Considering semantic information would do better, Lorenz said, adding human testing could go some way to solving this problem. But there are also many factors to consider, such as the size of the face and the proportion of the body torso, otherwise there will be printed on the clothes of pedestrians or backpacks on the idol face was mistakenly caught.

Adding semantic information, such as attitude estimation or moving coordinates, does make it possible to determine whether it is an advertisement or a human, Zhou said. “But this will increase the complexity of the model,” he said. “If we don’t switch to better hardware, the speed of the algorithm may decrease to some extent, which is not necessary in this scenario.” Because for such large-scale applications, the number of model parameters, computational power and accuracy are highly required, it is difficult to deploy complex models into practical applications.

According to Robert Lorenz, the current solutions are as follows:

  • Join the size of the image detection, face size on the print advertising generally bigger than pedestrians face, of pixel area will be bigger, only need to set the pedestrian crossing from far to near may shoot the size of the face, can largely avoid such cases, but clothing, such as face image is has certain risk is identified; This is about eliminating these kinds of problems from an engineering perspective, not an algorithmic perspective;

  • For image quality judgment, there are obvious differences between real people and printed pictures, such as skin color and texture, etc., which can be distinguished by computer through model training.
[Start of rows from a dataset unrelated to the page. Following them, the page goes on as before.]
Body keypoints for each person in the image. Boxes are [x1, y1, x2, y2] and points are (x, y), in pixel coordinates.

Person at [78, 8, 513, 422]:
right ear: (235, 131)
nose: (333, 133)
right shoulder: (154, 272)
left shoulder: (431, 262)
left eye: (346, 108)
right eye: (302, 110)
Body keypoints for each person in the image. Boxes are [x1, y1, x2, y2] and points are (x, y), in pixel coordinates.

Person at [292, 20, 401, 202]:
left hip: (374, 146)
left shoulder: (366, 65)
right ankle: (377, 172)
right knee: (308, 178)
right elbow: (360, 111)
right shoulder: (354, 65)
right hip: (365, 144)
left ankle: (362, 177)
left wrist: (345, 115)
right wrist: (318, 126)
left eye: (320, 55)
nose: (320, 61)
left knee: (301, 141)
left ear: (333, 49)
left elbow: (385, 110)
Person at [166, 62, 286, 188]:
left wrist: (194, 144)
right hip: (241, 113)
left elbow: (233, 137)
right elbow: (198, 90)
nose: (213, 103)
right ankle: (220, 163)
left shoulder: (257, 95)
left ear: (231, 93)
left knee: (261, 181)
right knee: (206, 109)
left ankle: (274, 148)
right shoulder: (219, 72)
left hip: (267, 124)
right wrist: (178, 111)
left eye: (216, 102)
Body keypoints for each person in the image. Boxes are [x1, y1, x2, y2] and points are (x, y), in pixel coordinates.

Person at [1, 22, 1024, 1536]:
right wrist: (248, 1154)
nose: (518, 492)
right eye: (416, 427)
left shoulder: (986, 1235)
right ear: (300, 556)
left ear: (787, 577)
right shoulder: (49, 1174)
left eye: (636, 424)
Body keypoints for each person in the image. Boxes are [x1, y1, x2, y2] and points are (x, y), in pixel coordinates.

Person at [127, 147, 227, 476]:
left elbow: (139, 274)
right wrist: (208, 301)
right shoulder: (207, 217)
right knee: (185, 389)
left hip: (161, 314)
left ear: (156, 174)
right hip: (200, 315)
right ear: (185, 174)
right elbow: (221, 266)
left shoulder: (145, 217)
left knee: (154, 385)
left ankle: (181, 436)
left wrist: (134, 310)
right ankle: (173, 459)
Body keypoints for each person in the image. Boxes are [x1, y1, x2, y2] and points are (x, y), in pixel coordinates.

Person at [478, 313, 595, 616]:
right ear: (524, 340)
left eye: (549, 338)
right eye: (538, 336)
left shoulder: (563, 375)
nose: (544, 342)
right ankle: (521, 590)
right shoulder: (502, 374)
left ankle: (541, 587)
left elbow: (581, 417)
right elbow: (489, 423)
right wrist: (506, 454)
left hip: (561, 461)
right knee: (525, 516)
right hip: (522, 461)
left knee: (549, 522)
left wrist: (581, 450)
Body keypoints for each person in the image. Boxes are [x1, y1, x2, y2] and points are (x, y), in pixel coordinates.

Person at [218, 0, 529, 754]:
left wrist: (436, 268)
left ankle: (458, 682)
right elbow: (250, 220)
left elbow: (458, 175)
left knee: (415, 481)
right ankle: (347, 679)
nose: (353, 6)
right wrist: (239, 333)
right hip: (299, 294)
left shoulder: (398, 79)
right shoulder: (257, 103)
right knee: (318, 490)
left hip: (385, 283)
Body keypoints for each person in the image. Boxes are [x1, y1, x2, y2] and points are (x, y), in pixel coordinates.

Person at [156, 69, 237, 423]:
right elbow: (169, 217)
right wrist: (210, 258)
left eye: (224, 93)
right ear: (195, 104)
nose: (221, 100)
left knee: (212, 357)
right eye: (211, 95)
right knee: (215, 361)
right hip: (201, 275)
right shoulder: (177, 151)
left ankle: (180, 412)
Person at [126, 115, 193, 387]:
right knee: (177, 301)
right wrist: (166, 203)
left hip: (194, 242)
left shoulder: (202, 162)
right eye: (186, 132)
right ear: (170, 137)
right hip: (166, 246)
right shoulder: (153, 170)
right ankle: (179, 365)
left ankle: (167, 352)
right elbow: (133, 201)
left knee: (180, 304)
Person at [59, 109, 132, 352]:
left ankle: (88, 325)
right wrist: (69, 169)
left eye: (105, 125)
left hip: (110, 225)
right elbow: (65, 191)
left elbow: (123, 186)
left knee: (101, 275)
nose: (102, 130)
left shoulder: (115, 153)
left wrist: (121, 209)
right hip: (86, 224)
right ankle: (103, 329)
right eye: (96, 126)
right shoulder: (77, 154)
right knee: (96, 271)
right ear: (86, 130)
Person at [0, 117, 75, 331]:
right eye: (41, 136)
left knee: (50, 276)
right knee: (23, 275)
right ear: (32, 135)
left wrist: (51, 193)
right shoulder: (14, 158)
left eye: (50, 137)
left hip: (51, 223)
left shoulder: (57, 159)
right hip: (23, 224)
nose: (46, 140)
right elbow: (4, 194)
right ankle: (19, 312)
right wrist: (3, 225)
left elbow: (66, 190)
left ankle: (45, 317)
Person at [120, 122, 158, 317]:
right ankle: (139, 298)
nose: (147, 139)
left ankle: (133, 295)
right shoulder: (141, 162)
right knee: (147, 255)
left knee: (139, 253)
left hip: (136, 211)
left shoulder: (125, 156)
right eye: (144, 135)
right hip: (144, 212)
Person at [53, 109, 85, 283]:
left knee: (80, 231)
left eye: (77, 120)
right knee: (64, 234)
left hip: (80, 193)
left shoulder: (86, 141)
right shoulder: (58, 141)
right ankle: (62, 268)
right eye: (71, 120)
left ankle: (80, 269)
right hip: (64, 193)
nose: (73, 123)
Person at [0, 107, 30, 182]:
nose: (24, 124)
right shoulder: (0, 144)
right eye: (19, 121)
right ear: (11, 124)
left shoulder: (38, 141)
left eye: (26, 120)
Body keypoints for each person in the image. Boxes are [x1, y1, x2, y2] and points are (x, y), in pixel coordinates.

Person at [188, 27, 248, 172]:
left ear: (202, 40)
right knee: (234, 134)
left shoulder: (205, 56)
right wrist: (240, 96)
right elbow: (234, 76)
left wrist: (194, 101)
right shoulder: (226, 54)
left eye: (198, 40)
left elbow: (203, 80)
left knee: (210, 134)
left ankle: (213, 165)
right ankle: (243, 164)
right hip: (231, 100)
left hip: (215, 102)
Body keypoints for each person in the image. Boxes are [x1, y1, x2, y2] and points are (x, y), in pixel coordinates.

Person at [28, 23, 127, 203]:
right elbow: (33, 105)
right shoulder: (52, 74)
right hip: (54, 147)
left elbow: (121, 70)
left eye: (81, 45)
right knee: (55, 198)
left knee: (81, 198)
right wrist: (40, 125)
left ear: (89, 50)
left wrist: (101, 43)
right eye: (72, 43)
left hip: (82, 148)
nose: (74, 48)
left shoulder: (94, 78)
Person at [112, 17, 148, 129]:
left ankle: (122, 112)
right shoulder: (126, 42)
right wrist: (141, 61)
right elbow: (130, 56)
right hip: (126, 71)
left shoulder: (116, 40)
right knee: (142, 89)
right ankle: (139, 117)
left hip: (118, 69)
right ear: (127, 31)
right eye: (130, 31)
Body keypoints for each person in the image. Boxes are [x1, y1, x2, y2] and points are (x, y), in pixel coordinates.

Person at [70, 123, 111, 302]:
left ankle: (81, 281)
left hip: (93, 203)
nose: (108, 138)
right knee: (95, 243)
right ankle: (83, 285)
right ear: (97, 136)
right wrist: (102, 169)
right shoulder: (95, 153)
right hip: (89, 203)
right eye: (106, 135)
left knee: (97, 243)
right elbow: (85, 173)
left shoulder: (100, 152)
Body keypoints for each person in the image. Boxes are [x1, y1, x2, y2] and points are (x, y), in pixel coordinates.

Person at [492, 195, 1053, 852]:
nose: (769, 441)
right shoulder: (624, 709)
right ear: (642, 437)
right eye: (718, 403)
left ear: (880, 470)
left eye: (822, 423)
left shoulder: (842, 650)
  • By adding depth information, such as binocular camera and RGB-D camera, 3D information can be obtained and 2D images such as printing objects can be shielded. However, this scheme is too expensive and not suitable for running red lights.

  • Human skeleton key point detection is used to describe human posture and predict human behavior. Based on the analysis of human skeleton key points and key objects, restore human posture and understand human actions. Peng technology have the behavior of the testing technology can also detect abnormal behavior (using high-precision human key points, you can check out the video or pictures of the human body in the abnormal action), such as for running a red light of the situation, you can for pedestrian accidentally fell down, slow, wheelchair-bound disabled for testing, combined with the traffic light control, You can really facilitate people’s lives.

“Misphotographing is a small matter, remember to travel in a civilized way, safety is the most important.” Dong mingzhu herself responded to the incident on Sina Weibo at 10:15 am today.

In the opinion of xiaobian, it is necessary to make efforts to avoid the recurrence of “being crossed the red light”, not only the technical solution provider, but also ourselves. Standardize their own behavior, civilized crossing the road is the fundamental way to solve the problem. Come, repeat, “red light stop, green light go, yellow light wait.”